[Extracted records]
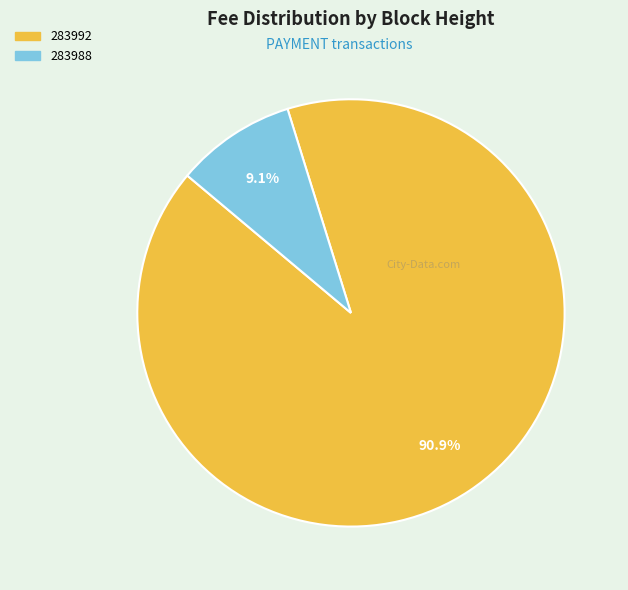

Rank the categories by value from lowest to highest.

283988, 283992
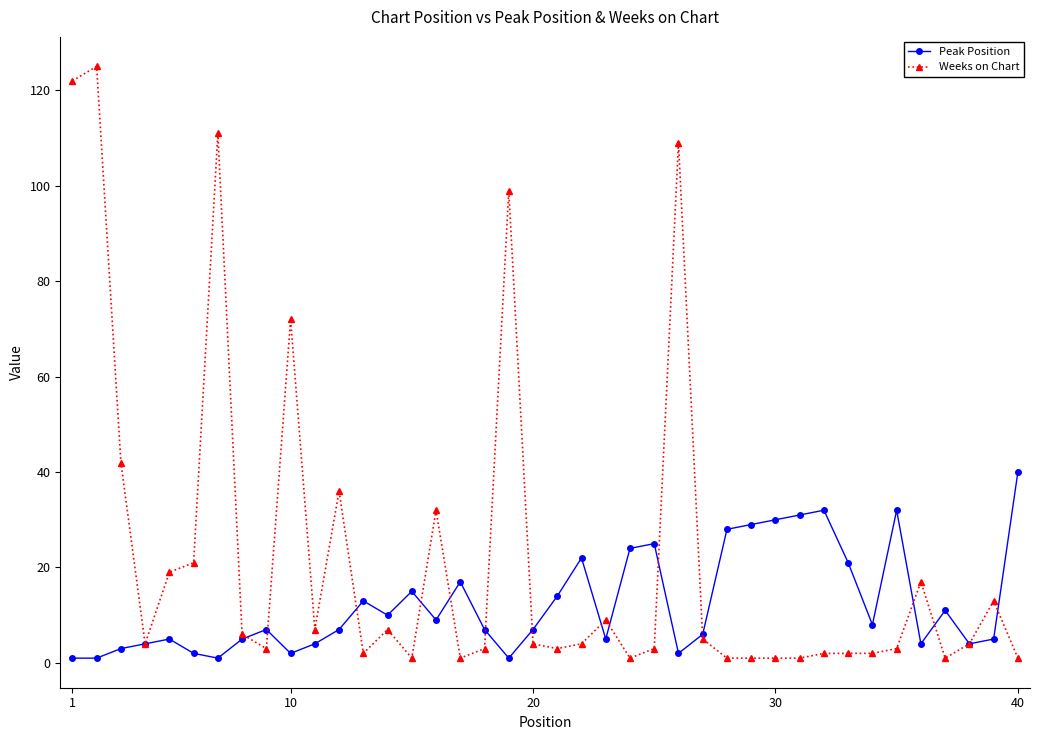

Is this an area chart (filled region under the line)?

No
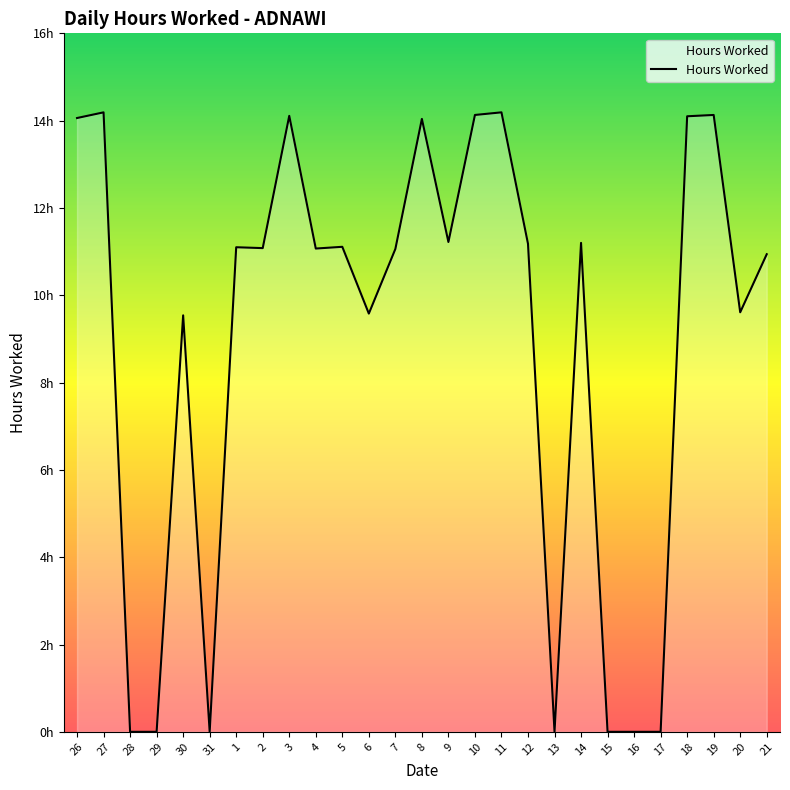

Does the chart display data point markers on the line(s)?

No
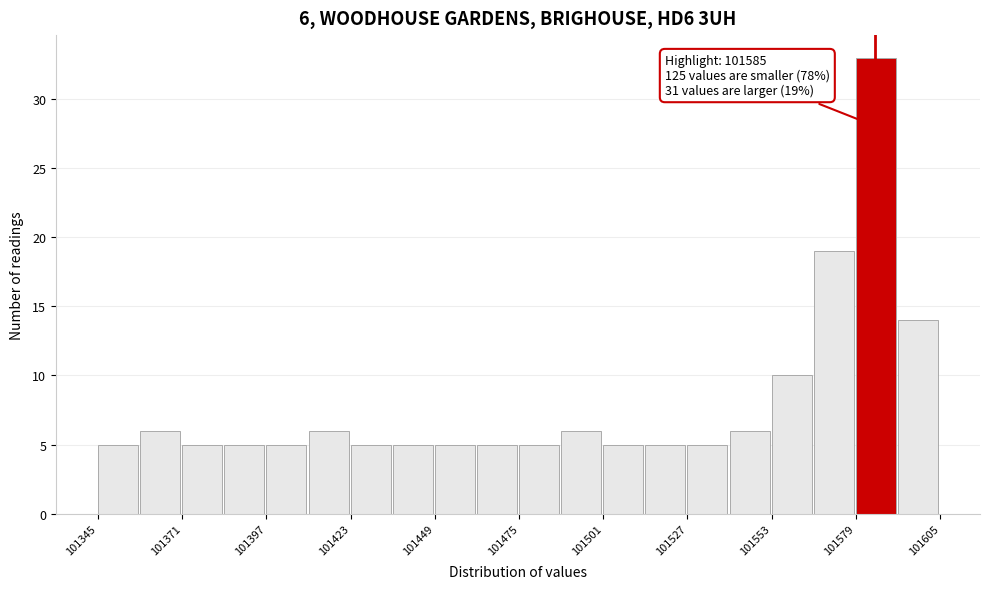

Around what value on the x-axis is the tallest bar? Give the approximate position of its centre, as read against the axis.

101585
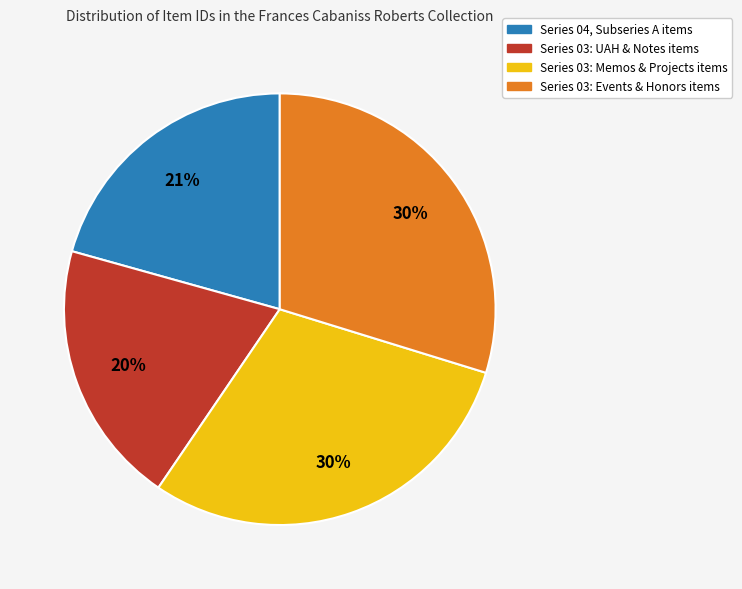

How many segments does this pie chart have?

4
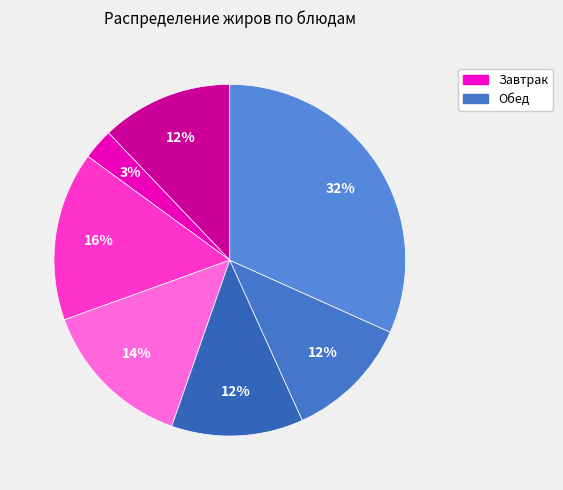

Does any single category account for the majority?

No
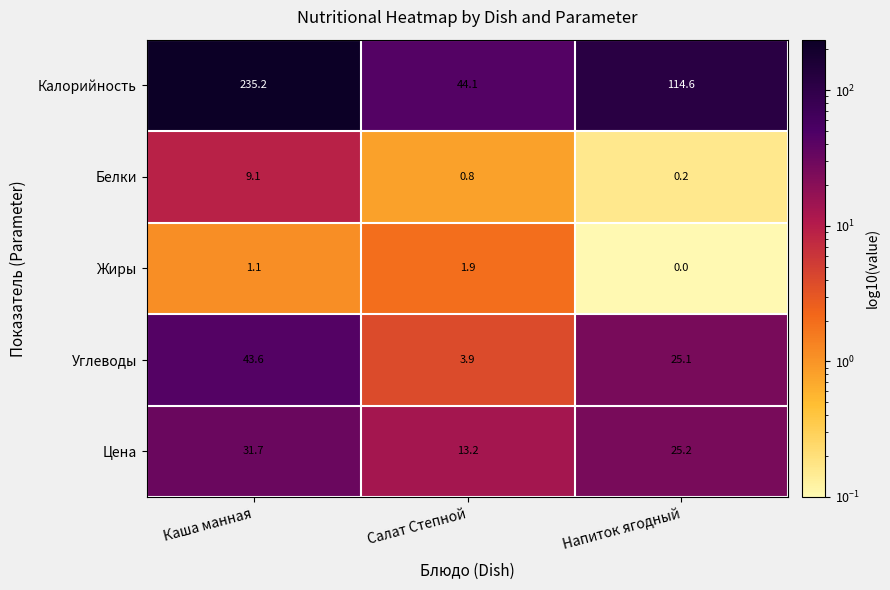

Reading left to right, what are all the values shown in this chart?

Калорийность: Каша манная=235.2	Салат Степной=44.1	Напиток ягодный=114.6
Белки: Каша манная=9.1	Салат Степной=0.8	Напиток ягодный=0.2
Жиры: Каша манная=1.1	Салат Степной=1.9	Напиток ягодный=0.0
Углеводы: Каша манная=43.6	Салат Степной=3.9	Напиток ягодный=25.1
Цена: Каша манная=31.7	Салат Степной=13.2	Напиток ягодный=25.2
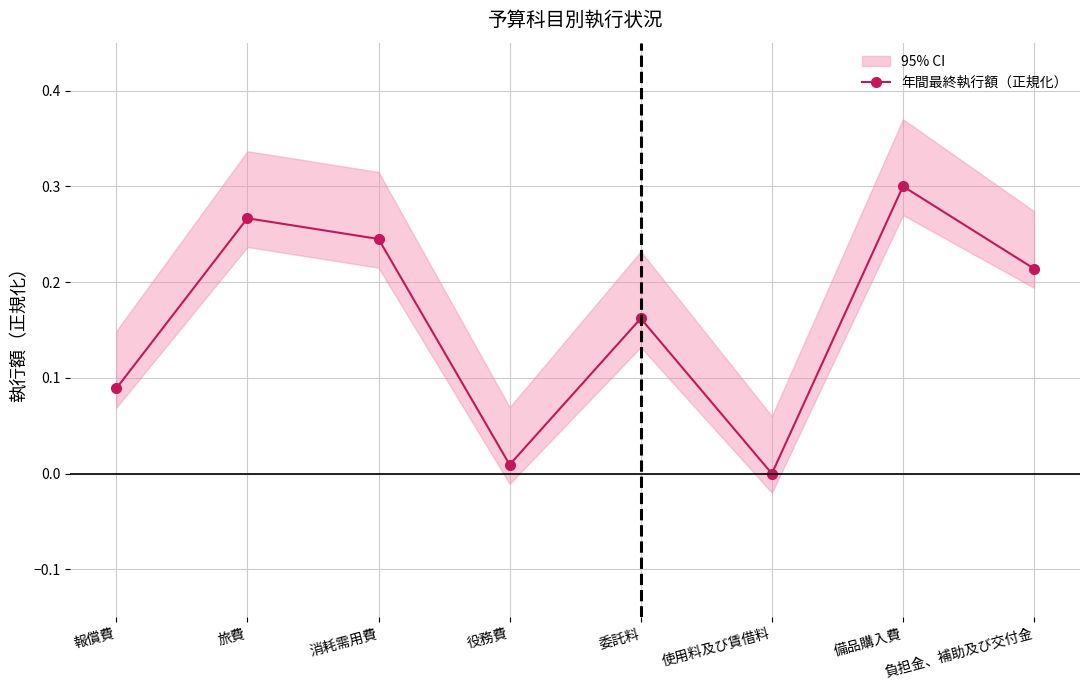

Rank the categories by value from lowest to highest.

使用料及び賃借料, 役務費, 報償費, 委託料, 負担金、補助及び交付金, 消耗需用費, 旅費, 備品購入費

Work request:
Rewrite all of the data above, replacing "chart" with "graph" everywhere and keeping everything else the same. Omit the pictures from your output.

Solution to this problem:
Rank the categories by value from lowest to highest.

283988, 283992

Is this an area graph (filled region under the line)?

No

Does the graph display data point markers on the line(s)?

No

Around what value on the x-axis is the tallest bar? Give the approximate position of its centre, as read against the axis.

101585

How many segments does this pie graph have?

4

Does any single category account for the majority?

No

Reading left to right, what are all the values shown in this graph?

Калорийность: Каша манная=235.2	Салат Степной=44.1	Напиток ягодный=114.6
Белки: Каша манная=9.1	Салат Степной=0.8	Напиток ягодный=0.2
Жиры: Каша манная=1.1	Салат Степной=1.9	Напиток ягодный=0.0
Углеводы: Каша манная=43.6	Салат Степной=3.9	Напиток ягодный=25.1
Цена: Каша манная=31.7	Салат Степной=13.2	Напиток ягодный=25.2

Rank the categories by value from lowest to highest.

使用料及び賃借料, 役務費, 報償費, 委託料, 負担金、補助及び交付金, 消耗需用費, 旅費, 備品購入費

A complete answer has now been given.